Die Sansibar ist ein prominentes Ausflugslokal in den Dünen der Sylter Westküste.

Die Sansibar ist ein prominentes Ausflugslokal in den Dünen der Sylter Westküste.

Eine Party als Politikum

Es ist nicht Sozialneid, was derlei Kopfschütteln auslöst. Aber sollte es Lindner darum gegangen sein, das perfekte Symbol zu finden für die Weltentrücktheit und Distanz zur Lebenswirklichkeit von Millionen Deutschen, die ihm politische Gegner oft vorwerfen – so ist ihm dies geglückt.

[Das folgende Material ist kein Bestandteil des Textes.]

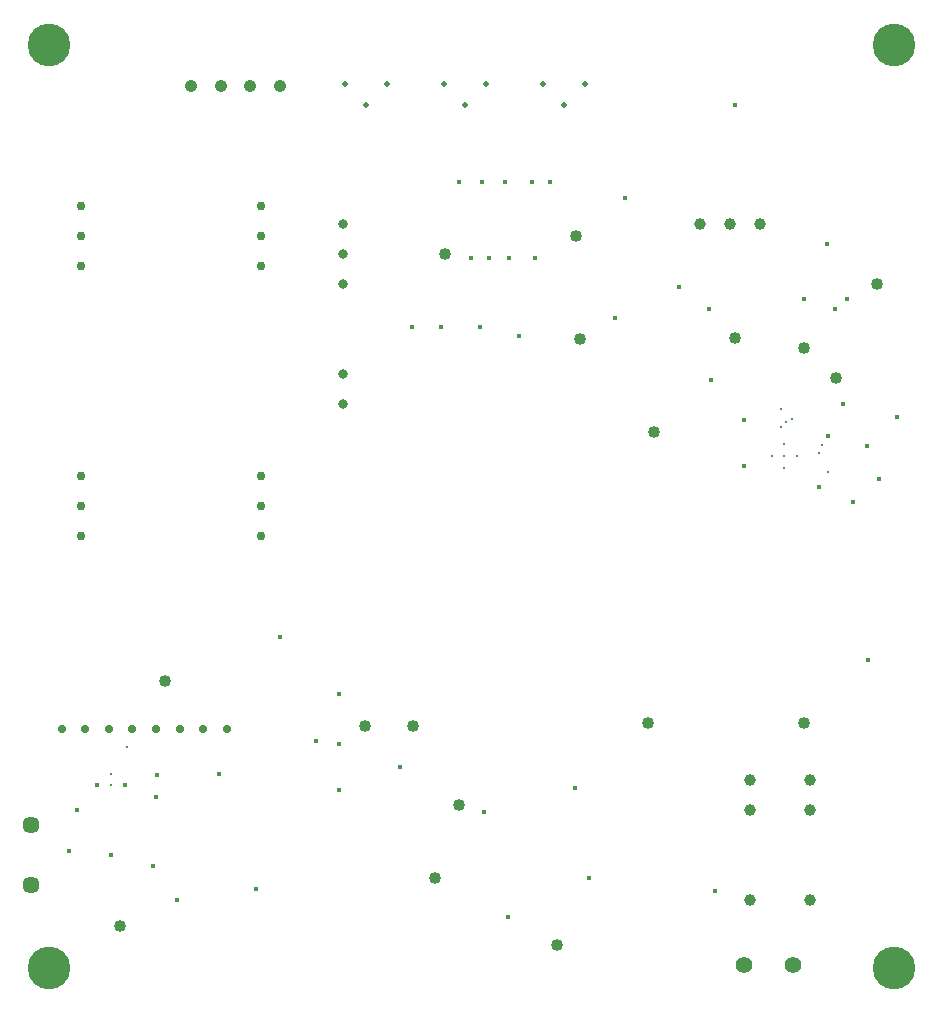
<source format=gbr>
%TF.GenerationSoftware,Altium Limited,Altium Designer,20.0.11 (256)*%
G04 Layer_Color=0*
%FSLAX26Y26*%
%MOIN*%
%TF.FileFunction,Plated,1,2,PTH,Drill*%
%TF.Part,Single*%
G01*
G75*
%TA.AperFunction,ComponentDrill*%
%ADD178C,0.030000*%
%ADD179C,0.057000*%
%ADD180C,0.039370*%
%ADD181C,0.032283*%
%ADD182C,0.142000*%
%ADD183C,0.040000*%
%ADD184C,0.055000*%
%ADD185C,0.039370*%
%ADD186C,0.027559*%
%ADD187C,0.041732*%
%ADD188C,0.020000*%
%ADD189C,0.009000*%
%TA.AperFunction,ViaDrill,NotFilled*%
%ADD190C,0.007874*%
%ADD191C,0.015000*%
%ADD192C,0.009000*%
D178*
X300000Y1645000D02*
D03*
Y1745000D02*
D03*
Y2645000D02*
D03*
Y1845000D02*
D03*
Y2745000D02*
D03*
X900000Y1745000D02*
D03*
Y1645000D02*
D03*
Y1845000D02*
D03*
X300000Y2545000D02*
D03*
X900000D02*
D03*
Y2745000D02*
D03*
Y2645000D02*
D03*
D179*
X133381Y480000D02*
D03*
Y680000D02*
D03*
D180*
X2730000Y830000D02*
D03*
Y730000D02*
D03*
Y430000D02*
D03*
X2530000D02*
D03*
Y730000D02*
D03*
Y830000D02*
D03*
D181*
X1175000Y2485000D02*
D03*
Y2685000D02*
D03*
Y2585000D02*
D03*
Y2185000D02*
D03*
Y2085000D02*
D03*
D182*
X195000Y205000D02*
D03*
Y3280000D02*
D03*
X3010000D02*
D03*
Y205000D02*
D03*
D183*
X2190000Y1020000D02*
D03*
X1559252Y748000D02*
D03*
X1248465Y1010000D02*
D03*
X1515000Y2585000D02*
D03*
X2712000Y2270000D02*
D03*
X431604Y343197D02*
D03*
X1408465Y1010000D02*
D03*
X2955000Y2485000D02*
D03*
X1965000Y2300000D02*
D03*
X1950000Y2645000D02*
D03*
X2479571Y2305000D02*
D03*
X2210000Y1990000D02*
D03*
X580000Y1160000D02*
D03*
X2816535Y2170000D02*
D03*
X2710000Y1020000D02*
D03*
X1480000Y502165D02*
D03*
X1888500Y281299D02*
D03*
D184*
X2672992Y212441D02*
D03*
X2510000D02*
D03*
D185*
X2565000Y2685000D02*
D03*
X2365000D02*
D03*
X2465000D02*
D03*
D186*
X392992Y1000000D02*
D03*
X471732D02*
D03*
X235512D02*
D03*
X314252D02*
D03*
X707953D02*
D03*
X786693D02*
D03*
X550472D02*
D03*
X629212D02*
D03*
D187*
X667029Y3143305D02*
D03*
X765454D02*
D03*
X863880D02*
D03*
X962305D02*
D03*
D188*
X1910000Y3080000D02*
D03*
X1840000Y3150000D02*
D03*
X1980000D02*
D03*
X1250000Y3080000D02*
D03*
X1180000Y3150000D02*
D03*
X1320000D02*
D03*
X1580000Y3080000D02*
D03*
X1510000Y3150000D02*
D03*
X1650000D02*
D03*
D189*
X400000Y850000D02*
D03*
Y815000D02*
D03*
D190*
X2603661Y1910000D02*
D03*
X2645000Y1868661D02*
D03*
Y1910000D02*
D03*
X2686339D02*
D03*
X2645000Y1951339D02*
D03*
D191*
X1365000Y874000D02*
D03*
X1159777Y797373D02*
D03*
X1083965Y960000D02*
D03*
X759098Y849304D02*
D03*
X2789303Y1977500D02*
D03*
X2113087Y2770000D02*
D03*
X553282Y848402D02*
D03*
X447244Y815000D02*
D03*
X550472Y773598D02*
D03*
X1992598Y502598D02*
D03*
X1642569Y722000D02*
D03*
X2415276Y460000D02*
D03*
X1160000Y1115748D02*
D03*
X965346Y1308366D02*
D03*
X1947778Y804820D02*
D03*
X2924500Y1230000D02*
D03*
X2510000Y1876535D02*
D03*
X288000Y729000D02*
D03*
X2760000Y1808000D02*
D03*
X2480000Y3080000D02*
D03*
X2080000Y2370000D02*
D03*
X2399409Y2164685D02*
D03*
X3019646Y2041162D02*
D03*
X2873465Y1756500D02*
D03*
X1725000Y375000D02*
D03*
X883465Y467000D02*
D03*
X540000Y544961D02*
D03*
X621535Y430360D02*
D03*
X2855000Y2433000D02*
D03*
X2785566Y2617664D02*
D03*
X2710000Y2435000D02*
D03*
X352756Y814000D02*
D03*
X400000Y581000D02*
D03*
X1815000Y2570000D02*
D03*
X1561929Y2825000D02*
D03*
X1637824D02*
D03*
X1715000D02*
D03*
X1805000D02*
D03*
X1865000D02*
D03*
X1405000Y2340000D02*
D03*
X1500000D02*
D03*
X1630000D02*
D03*
X1600000Y2570000D02*
D03*
X260277Y595000D02*
D03*
X2295000Y2475000D02*
D03*
X2395000Y2400000D02*
D03*
X1659755Y2570000D02*
D03*
X1725591D02*
D03*
X1160000Y950000D02*
D03*
X1760000Y2310000D02*
D03*
X2959410Y1835000D02*
D03*
X2920000Y1945000D02*
D03*
X2841768Y2085000D02*
D03*
X2510000Y2030000D02*
D03*
X2815000Y2400000D02*
D03*
D192*
X2635157Y2005903D02*
D03*
X2760000Y1920000D02*
D03*
X2669746Y2034746D02*
D03*
X2650604Y2023903D02*
D03*
X2635157Y2067000D02*
D03*
X2770303Y1947402D02*
D03*
X453475Y939254D02*
D03*
X2792109Y1858131D02*
D03*
%TF.MD5,45cdafc464ff49774abda81713d5e586*%
M02*

</source>
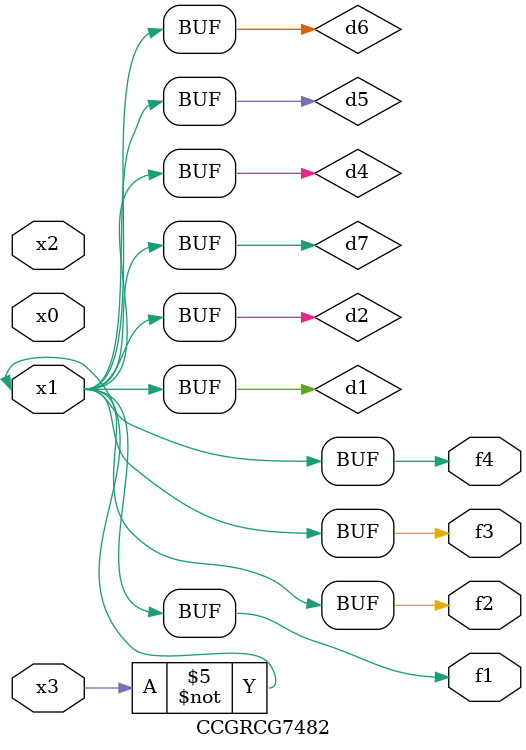
<source format=v>
module CCGRCG7482(
	input x0, x1, x2, x3,
	output f1, f2, f3, f4
);

	wire d1, d2, d3, d4, d5, d6, d7;

	not (d1, x3);
	buf (d2, x1);
	xnor (d3, d1, d2);
	nor (d4, d1);
	buf (d5, d1, d2);
	buf (d6, d4, d5);
	nand (d7, d4);
	assign f1 = d6;
	assign f2 = d7;
	assign f3 = d6;
	assign f4 = d6;
endmodule

</source>
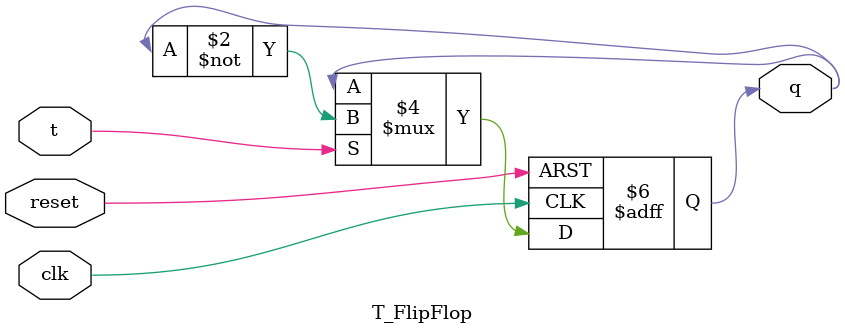
<source format=sv>
`timescale 1ns / 1ps


module T_FlipFlop(  output logic q,
                    input logic clk, reset, t
                    );

always_ff @ (posedge clk or posedge reset)
begin
    if (reset)
    q <= 1'b0;
    else
        begin
            if (t) // Toggle output when T=1
            q <= ~q;
            else            // Otherwise retain state
            q <= q;
        end
end

endmodule

</source>
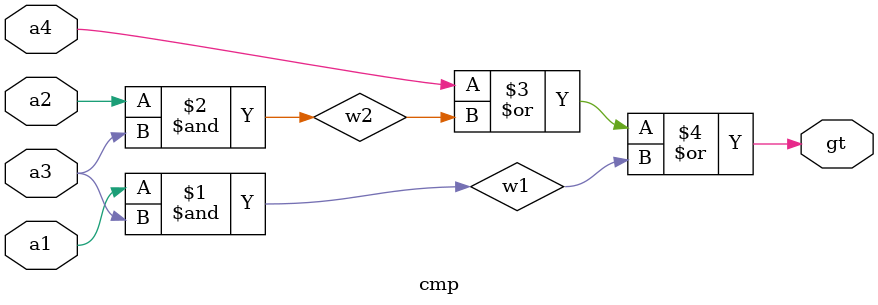
<source format=v>
`timescale 1ns / 1ps

module cmp(
input a1,a2,a3,a4,
output gt
    );
   
wire w1,w2;
and p1(w1,a1,a3);
and p2(w2,a2,a3);
or p3(gt, a4,w2,w1);

endmodule
</source>
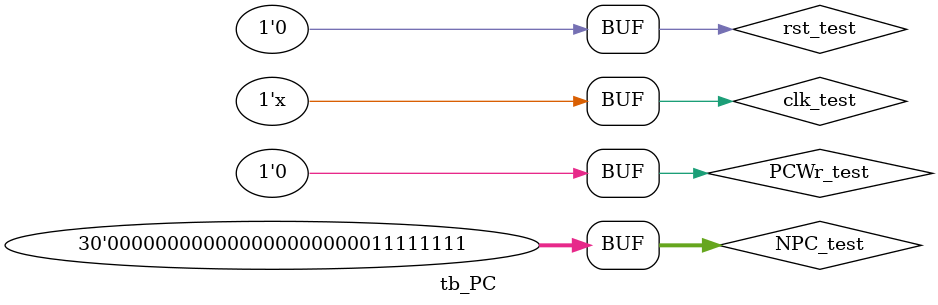
<source format=v>
`timescale 1ns/1ps 
module tb_PC;
reg 		clk_test;   
reg         rst_test; //reset pc to 32'h0000_3000  
reg         PCWr_test;   
reg  [31:2]  NPC_test;   
wire [31:2]  PC_test;

initial
begin
rst_test = 0;
clk_test = 0;
PCWr_test = 0;
NPC_test = 0;
end

always #30 clk_test=~clk_test;

initial
begin
#60
rst_test = 1;
#60
rst_test = 0;
#60
NPC_test = 255;
PCWr_test = 1;
#60
PCWr_test = 0;
end

PC UUT_D_PC(.rst(rst_test),.clk(clk_test),.PCWr(PCWr_test),.NPC(NPC_test),.PC(PC_test));

endmodule





</source>
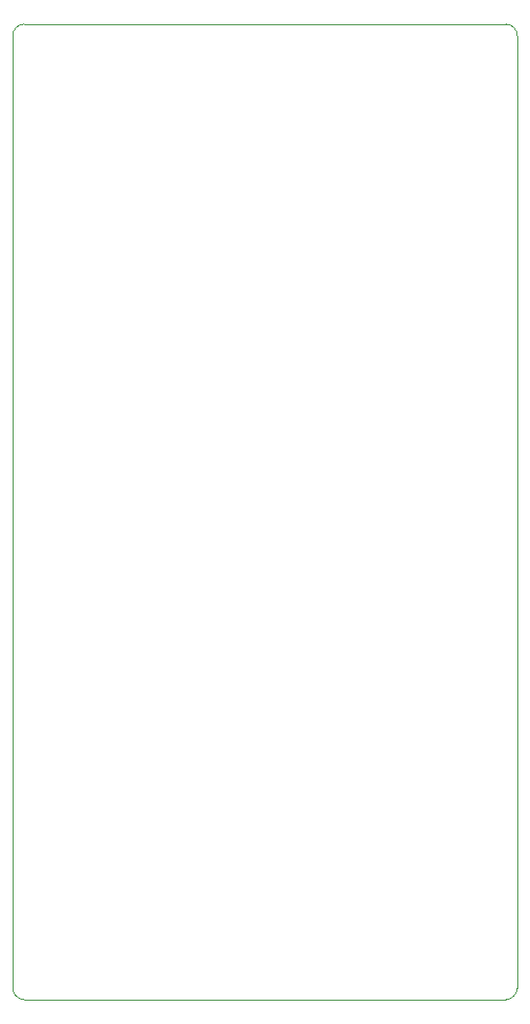
<source format=gbr>
%TF.GenerationSoftware,Altium Limited,Altium Designer,25.6.2 (33)*%
G04 Layer_Color=0*
%FSLAX45Y45*%
%MOMM*%
%TF.SameCoordinates,4265A882-CCA4-4A53-A555-757F884491BB*%
%TF.FilePolarity,Positive*%
%TF.FileFunction,Profile,NP*%
%TF.Part,Single*%
G01*
G75*
%TA.AperFunction,Profile*%
%ADD122C,0.02540*%
D122*
X-2200000Y100000D02*
G03*
X-2100000Y-0I100000J0D01*
G01*
X2100000D01*
D02*
G03*
X2200000Y100000I0J100000D01*
G01*
X2199999Y8400000D01*
D02*
G03*
X2100000Y8500001I-100000J0D01*
G01*
X-2100000Y8500000D01*
D02*
G03*
X-2200000Y8400000I-0J-100000D01*
G01*
Y100000D01*
%TF.MD5,198d503f96b0317444112d46192e67c0*%
M02*

</source>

Ein leiser Hauch von „Der Kongress tanzt!“-Unmut weht durchs Land, als Europas Hofgesellschaften sich nach dem Sieg über Napoleon 1815 in Überfluss und rauschenden Bällen überboten, statt ihren Job zu machen, den Kontinent politisch neu zu ordnen und ihre hungernden Völker zu besänftigen. Die da oben – wir da unten. Es ist eine Party als Politikum.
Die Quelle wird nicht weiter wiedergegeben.